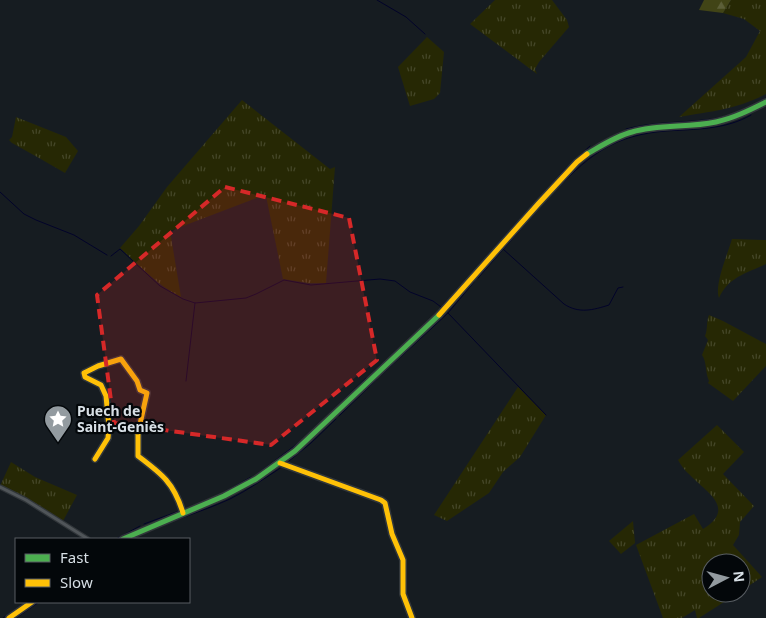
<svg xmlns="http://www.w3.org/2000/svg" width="766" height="618" viewBox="0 0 766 618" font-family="'Noto Sans',sans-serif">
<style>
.grass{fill:url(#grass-tufts)}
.forest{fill:url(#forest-firs)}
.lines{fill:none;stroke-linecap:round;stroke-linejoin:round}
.stream{stroke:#02032a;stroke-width:1}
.street-casing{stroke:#31363a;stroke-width:5.5}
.fast-casing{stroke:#31363a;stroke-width:8}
.slow-casing{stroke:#31363a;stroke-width:8}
.street{stroke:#505559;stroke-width:3}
.fast{stroke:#4caf50;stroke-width:5}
.slow{stroke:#ffc107;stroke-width:5}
.marked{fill:#d62828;fill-opacity:0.2;stroke:#d62828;stroke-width:4;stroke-dasharray:10 6;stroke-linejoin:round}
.labels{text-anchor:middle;stroke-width:4.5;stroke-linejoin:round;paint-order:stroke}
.poi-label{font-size:14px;font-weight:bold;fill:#d7dfe5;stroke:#03070a;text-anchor:start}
</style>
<defs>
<pattern id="grass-tufts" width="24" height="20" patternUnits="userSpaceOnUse" patternTransform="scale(1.25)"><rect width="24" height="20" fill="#262804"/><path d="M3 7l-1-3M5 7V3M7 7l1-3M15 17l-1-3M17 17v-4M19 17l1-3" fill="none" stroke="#454728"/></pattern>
<pattern id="forest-firs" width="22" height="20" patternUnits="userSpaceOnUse" patternTransform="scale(1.25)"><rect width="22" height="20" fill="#414416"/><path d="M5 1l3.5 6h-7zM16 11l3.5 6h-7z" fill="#5c5f38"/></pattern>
</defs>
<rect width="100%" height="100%" fill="#161c21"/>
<g class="grass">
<path d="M495,0H552L567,20L569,27L539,62L535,69L537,74L470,24Z"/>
<path d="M731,0H766V94C735,110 712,111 679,117L746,57L760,31L744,19L723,13Z"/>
<path d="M427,37L444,52L440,93L434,99L410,106L398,67Z"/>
<path d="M242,100L330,169L335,167L326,283H309L283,279L266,196H262L170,231L181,297C156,284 141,267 120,248L139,226L167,187Z"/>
<path d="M16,117L66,137L78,151L65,173L39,158L12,143L9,140L12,137Z"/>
<path d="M732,239L766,240V264C747,273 728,277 719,298C714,285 728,253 732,239Z"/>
<path d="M709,315L723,321L766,344V366L733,401L708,383L709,381C705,372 707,362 702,355L708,340L705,336C708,329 706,322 709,315Z"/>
<path d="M518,387L546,415L520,457L503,472L489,493L447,521L434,515Z"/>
<path d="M717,425L744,452L723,474L754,506L740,522L739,535L733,545L762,577L741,591V563H711V593H738L699,618H697L695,610L682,618H663L636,545L694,514L703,529C737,508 706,492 690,475C685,471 681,465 678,460Z"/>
<path d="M11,462L35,477L77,495L63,521L24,497L0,486Z"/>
<path d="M633,521L635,543L621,554L609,541Z"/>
</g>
<path class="forest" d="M704,0H731L723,13L699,10Z"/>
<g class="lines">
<g class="stream">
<path d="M377,0L406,17L425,34"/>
<path d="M626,129C652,122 677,123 704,120C726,118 747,110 766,98"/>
<path d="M558,188C591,153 616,135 666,131C695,129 725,130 751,115"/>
<path d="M0,192L24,214L36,220L74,235L107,255"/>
<path d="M531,207L566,168L590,146"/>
<path d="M503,249L564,304C579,314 593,310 609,305L618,288L623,287"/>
<path d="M111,256L120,249L160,286L183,299L195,303L246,298L256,294L284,280L311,285L380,279L395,281L410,292L433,301L441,307L477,268"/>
<path d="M479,265L528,210"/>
<path d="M478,278L555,190"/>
<path d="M448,313L546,415"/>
<path d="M372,373L416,332"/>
<path d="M380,376L448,313L474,282"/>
<path d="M186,381L195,303"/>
<path d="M339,416L377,379"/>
<path d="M289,461L311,443L336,419"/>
<path d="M257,474L305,438L366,378"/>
<path d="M186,509L223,493L251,477"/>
<path d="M144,524L179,511"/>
<path d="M116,539L140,526"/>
<path d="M130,539C162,523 197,514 230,499C248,490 265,478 282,467"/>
<path d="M3,618L26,602"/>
<path d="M16,618L39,602"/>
</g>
<g class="street-casing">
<path id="street" d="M0,487L26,500L88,539"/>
</g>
<g class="fast-casing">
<g id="fast">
<path d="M587,154C601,146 616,136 632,132C659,124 688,128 716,122C734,118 750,110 766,102"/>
<path d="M123,539L224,496L256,479L295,451L439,315"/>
</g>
</g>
<g class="slow-casing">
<g id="slow">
<path d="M439,315L539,203L577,162L587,154"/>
<path d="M95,459L108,438L109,427L106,396L101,385L85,377L84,373L98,366L121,359L137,381L140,390L147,393L138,433V456C162,474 174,483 183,513"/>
<path d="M280,463L381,500L385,503L392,534L403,560V594L412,618"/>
<path d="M9,618L32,602"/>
</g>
</g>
<use href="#street" class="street"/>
<use href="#fast" class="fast"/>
<use href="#slow" class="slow"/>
</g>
<path class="marked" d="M225,187L349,218L377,360L271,445L114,423L97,295Z"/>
<defs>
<g id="sight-pin" transform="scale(1.4375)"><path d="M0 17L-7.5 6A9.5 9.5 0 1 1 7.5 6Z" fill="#939ba0" stroke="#03070a"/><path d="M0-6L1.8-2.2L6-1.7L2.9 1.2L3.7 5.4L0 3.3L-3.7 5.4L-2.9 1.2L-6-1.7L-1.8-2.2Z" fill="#fff"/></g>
</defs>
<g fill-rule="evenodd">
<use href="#sight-pin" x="58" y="419"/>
</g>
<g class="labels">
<g class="poi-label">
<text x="77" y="416">Puech de<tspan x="77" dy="16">Saint-Geniès</tspan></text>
</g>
</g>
<rect x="15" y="538" width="175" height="65" fill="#03070a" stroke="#585d62"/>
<rect x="25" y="554" width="25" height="8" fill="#4caf50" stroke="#585d62"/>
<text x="60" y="563" font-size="15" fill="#d7dfe5">Fast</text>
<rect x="25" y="579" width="25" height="8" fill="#ffc107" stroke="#585d62"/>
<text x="60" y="588" font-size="15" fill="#d7dfe5">Slow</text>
<g transform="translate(726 578) rotate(84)"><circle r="24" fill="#03070a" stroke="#585d62"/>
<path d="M0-4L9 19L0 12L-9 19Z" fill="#939ba0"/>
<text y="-8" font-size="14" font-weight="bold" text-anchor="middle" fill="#d7dfe5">N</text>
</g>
</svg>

• • • • • • •

◆ EXERCISE
From the records above, copy every line that holds the word "middle".

◆ RESPONSE AREA
.labels{text-anchor:middle;stroke-width:4.5;stroke-linejoin:round;paint-order:stroke}
<text y="-8" font-size="14" font-weight="bold" text-anchor="middle" fill="#d7dfe5">N</text>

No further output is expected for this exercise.